Beide starrten wir uns an. Ich spürte, wie er mit sich rang, aber er war überzeugt, damals das Richtige getan zu haben. Mein Leben hatte eine andere Wendung genommen. Die Wendung, das wurde mir jetzt klar, die mein Schöpfer mir als Drehbuch vorgegeben hatte. Mit Inhalt und mit Leben hatte ich das Buch gefüllt, das war klar. War er nur Mittel zum Zweck gewesen? Ich spürte sein Dilemma und er spürte meines. Wir umarmten uns. Es war gut. Mit einem mal war alles gut.
Die anderen gaben uns Zeit, auch wenn wir nichts weiter aussprachen und doch wollte keiner von uns beiden die Anderen warten lassen. Er nickte mir zu und ich puffte ihn aus einer Eingebung heraus fast freundschaftlich in die Seite, bevor ich weitere Hände schüttelte oder wieder liebevoll auf viele Schultern klopfte, so wie sie auf meine klopften. Zu überwältigt war das Wiedersehen und doch, etwas fehlte! Ich sah mich suchend um.
„Wo ist José?", entfuhr es mir.
„Dein Freund?", flüsterte eine Stimme hinter mir.
„Ja! Wo ist José?" Meine Stimme überschlug sich leicht.
Etwas stimmte nicht.
„Nun komm doch erst einmal an."
Ich drehte mich um.
Aus dem bärtigen Gesicht meines alten Schulfreundes strahlten mir seine blauen Augen entgegen.
„Frank!"
Seine Lachfalten um die Augen verstärkten sich noch. Wir umarmten uns. Es war wie damals, als er in mich verschossen war. Ich löste die Umarmung vorsichtig, aber bestimmt. Wir standen uns gegenüber. Er hielt mich mit seinen fleischigen Händen an den Schultern.
„Karina, wie lange ist das her!"
Mir fiel auf, dass sich seine Lachfalten im Laufe der Zeit tief eingegraben hatten.

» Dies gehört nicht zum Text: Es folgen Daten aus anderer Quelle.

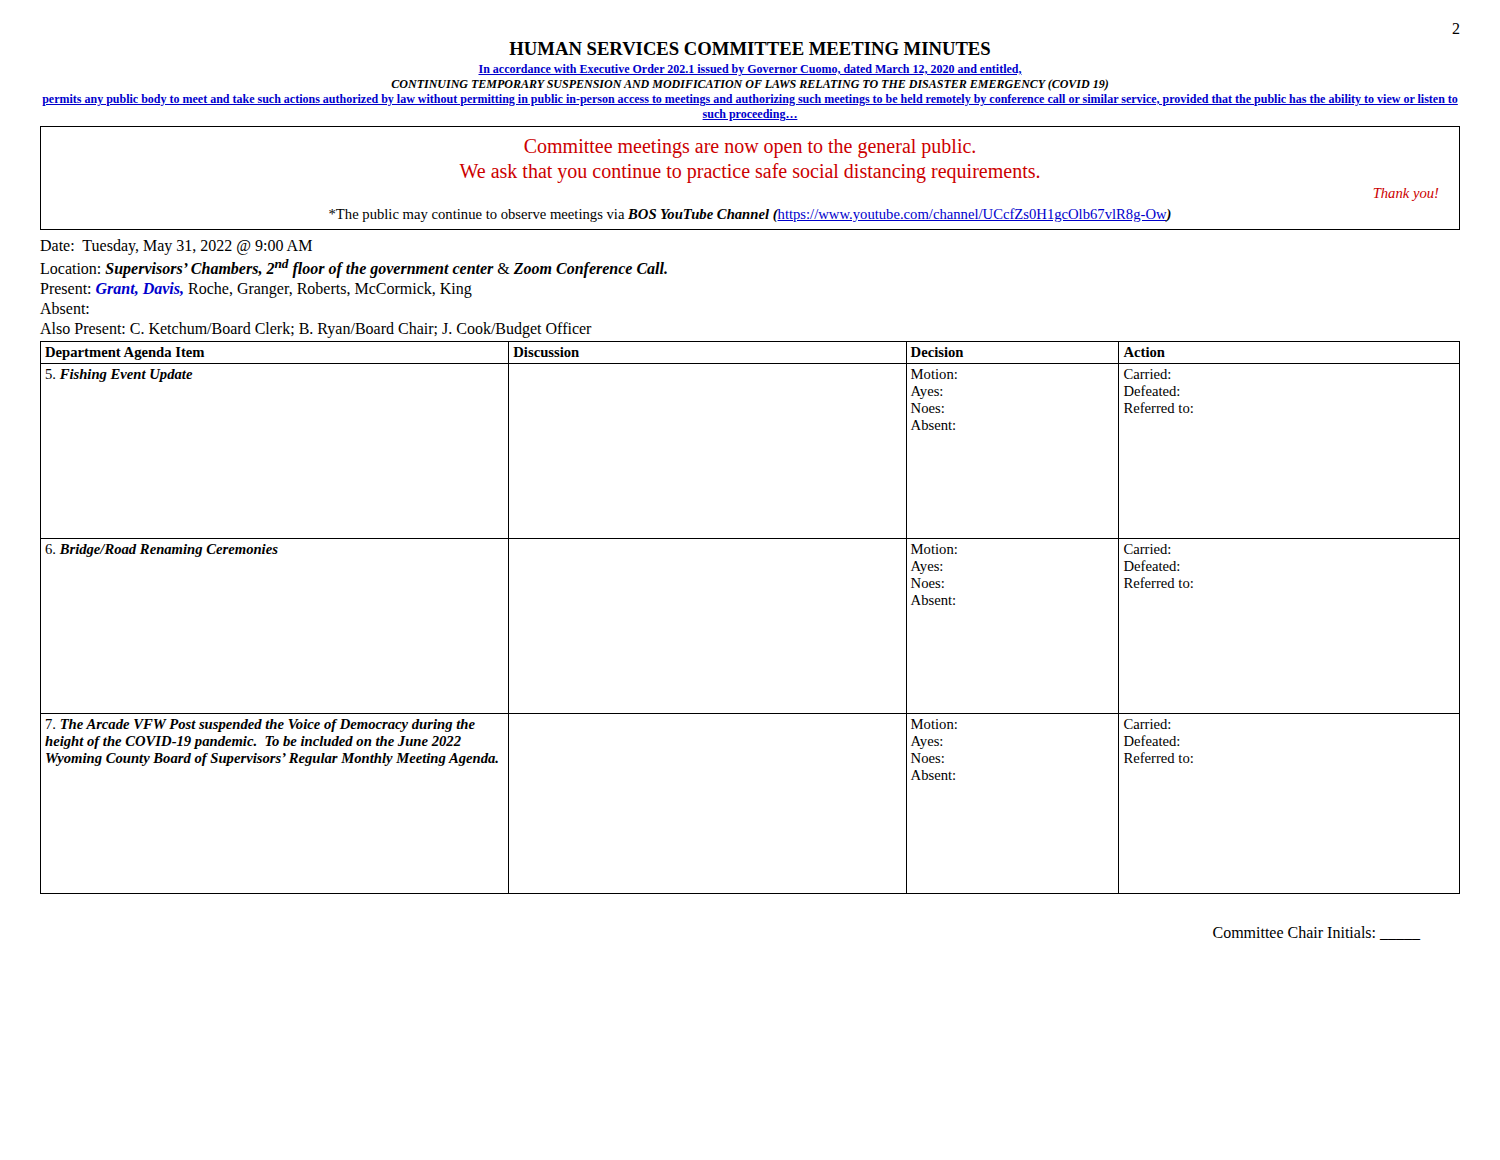2
HUMAN SERVICES COMMITTEE MEETING MINUTES
In accordance with Executive Order 202.1 issued by Governor Cuomo, dated March 12, 2020 and entitled,
CONTINUING TEMPORARY SUSPENSION AND MODIFICATION OF LAWS RELATING TO THE DISASTER EMERGENCY (COVID 19)
permits any public body to meet and take such actions authorized by law without permitting in public in-person access to meetings and authorizing such meetings to be held remotely by conference call or similar service, provided that the public has the ability to view or listen to such proceeding…
Committee meetings are now open to the general public.
We ask that you continue to practice safe social distancing requirements.
Thank you!
*The public may continue to observe meetings via BOS YouTube Channel (https://www.youtube.com/channel/UCcfZs0H1gcOlb67vlR8g-Ow)
Date: Tuesday, May 31, 2022 @ 9:00 AM
Location: Supervisors’ Chambers, 2nd floor of the government center & Zoom Conference Call.
Present: Grant, Davis, Roche, Granger, Roberts, McCormick, King
Absent:
Also Present: C. Ketchum/Board Clerk; B. Ryan/Board Chair; J. Cook/Budget Officer
| Department Agenda Item | Discussion | Decision | Action |
| --- | --- | --- | --- |
| 5. Fishing Event Update | | Motion: Ayes: Noes: Absent: | Carried: Defeated: Referred to: |
| 6. Bridge/Road Renaming Ceremonies | | Motion: Ayes: Noes: Absent: | Carried: Defeated: Referred to: |
| 7. The Arcade VFW Post suspended the Voice of Democracy during the height of the COVID-19 pandemic. To be included on the June 2022 Wyoming County Board of Supervisors’ Regular Monthly Meeting Agenda. | | Motion: Ayes: Noes: Absent: | Carried: Defeated: Referred to: |
Committee Chair Initials: _____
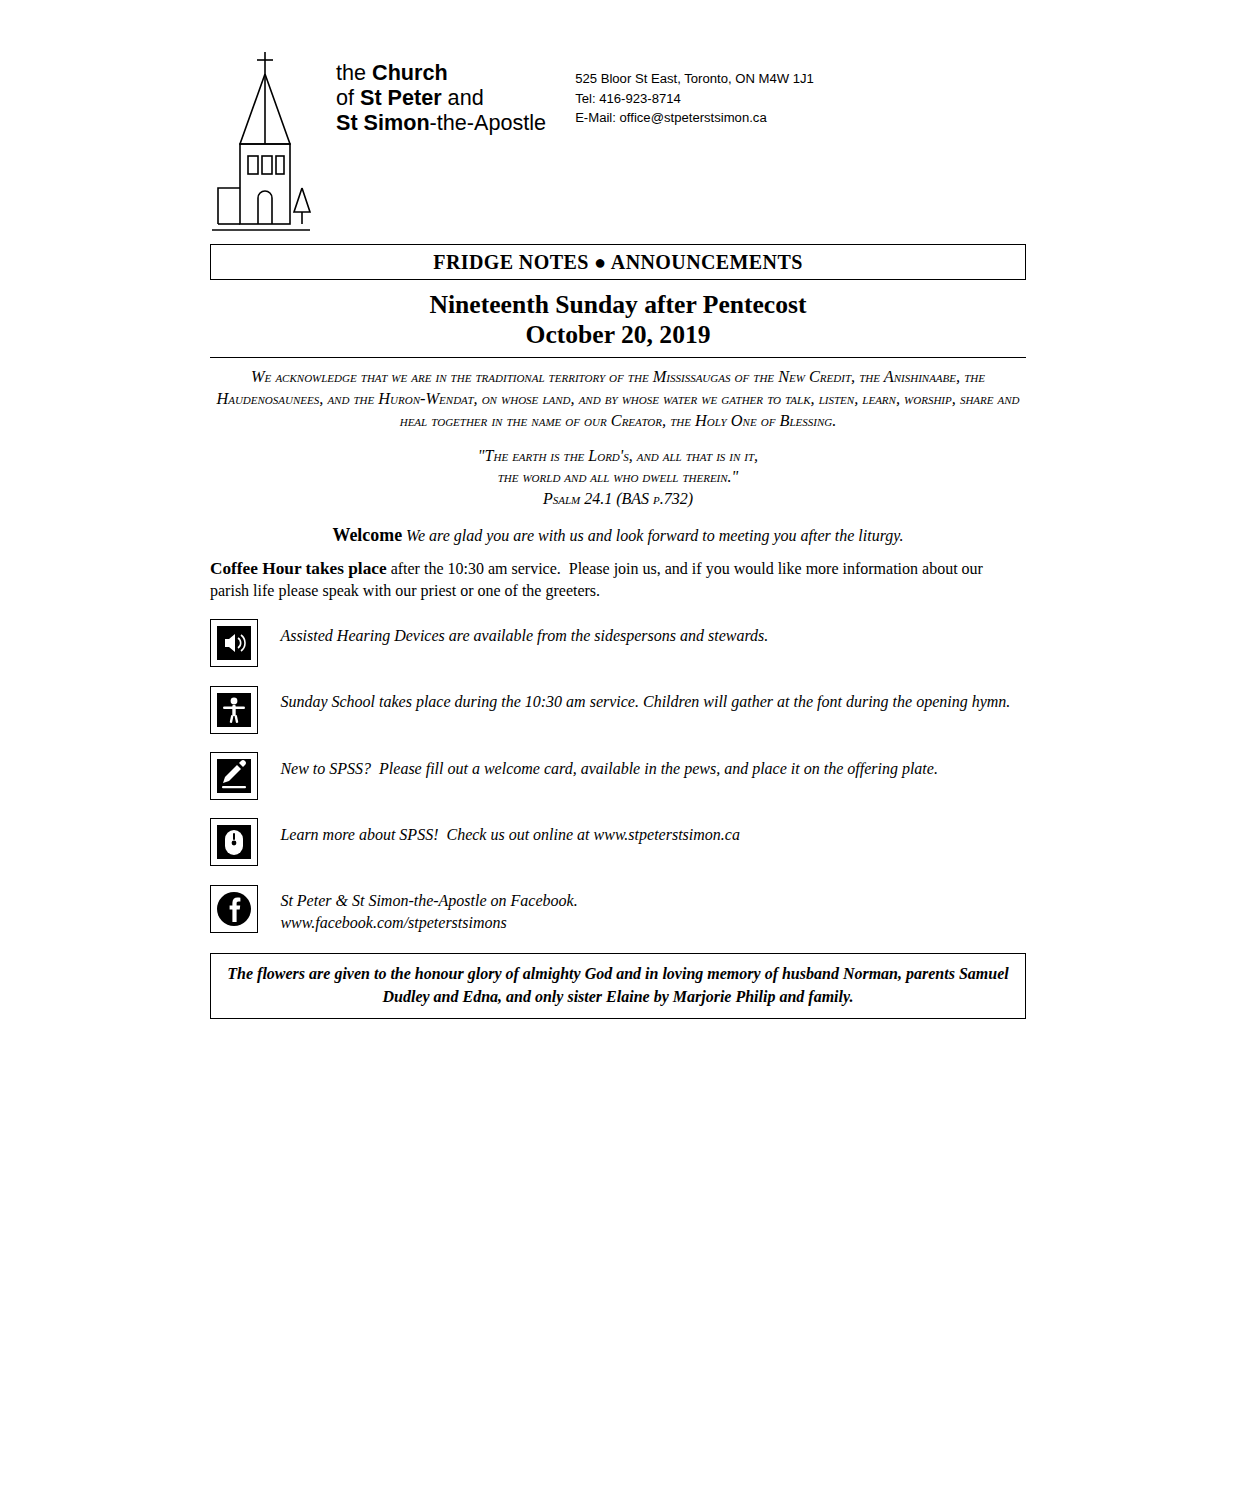the Church
of St Peter and
St Simon-the-Apostle
525 Bloor St East, Toronto, ON M4W 1J1
Tel: 416-923-8714
E-Mail: office@stpeterstsimon.ca
FRIDGE NOTES ● ANNOUNCEMENTS
Nineteenth Sunday after Pentecost October 20, 2019
We acknowledge that we are in the traditional territory of the Mississaugas of the New Credit, the Anishinaabe, the Haudenosaunees, and the Huron-Wendat, on whose land, and by whose water we gather to talk, listen, learn, worship, share and heal together in the name of our Creator, the Holy One of Blessing.
"The earth is the Lord's, and all that is in it,
the world and all who dwell therein."
Psalm 24.1 (BAS p.732)
Welcome We are glad you are with us and look forward to meeting you after the liturgy.
Coffee Hour takes place after the 10:30 am service. Please join us, and if you would like more information about our parish life please speak with our priest or one of the greeters.
Assisted Hearing Devices are available from the sidespersons and stewards.
Sunday School takes place during the 10:30 am service. Children will gather at the font during the opening hymn.
New to SPSS? Please fill out a welcome card, available in the pews, and place it on the offering plate.
Learn more about SPSS! Check us out online at www.stpeterstsimon.ca
St Peter & St Simon-the-Apostle on Facebook.
www.facebook.com/stpeterstsimons
The flowers are given to the honour glory of almighty God and in loving memory of husband Norman, parents Samuel Dudley and Edna, and only sister Elaine by Marjorie Philip and family.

„Mensch Frank. Was bist Du braungebrannt. Was ist nur aus dem alten Stubenhocker geworden?"
„Stubenhocker?", gluckste er. „Wir waren doch ständig unterwegs! Wir haben doch das Leben genossen und alle Fünfe gerade sein lassen!"
Ich nickte. „War ja auch ironisch gemeint", murmelte ich und dachte: „Etwas immer noch der Alte?"
Insgeheim befürchtete ich in diesem Augenblick, in der Hölle gelandet zu sein. Frank hatte immer Dummheiten im Kopf gehabt. In einer Clique gibt es immer einen Clown und einen Blödmann. Frank war zumindest damals der Blödmann. Er war der, der ohne nachzudenken überhastete Aktionen einläutete und einen in eine missliche Lage brachte, ehe man erfassen konnte, was geschah.
Er drückte noch einmal meine Schultern, sah mir ins Gesicht und ließ mich zögernd los. Mit einem Mal war er sehr ernst.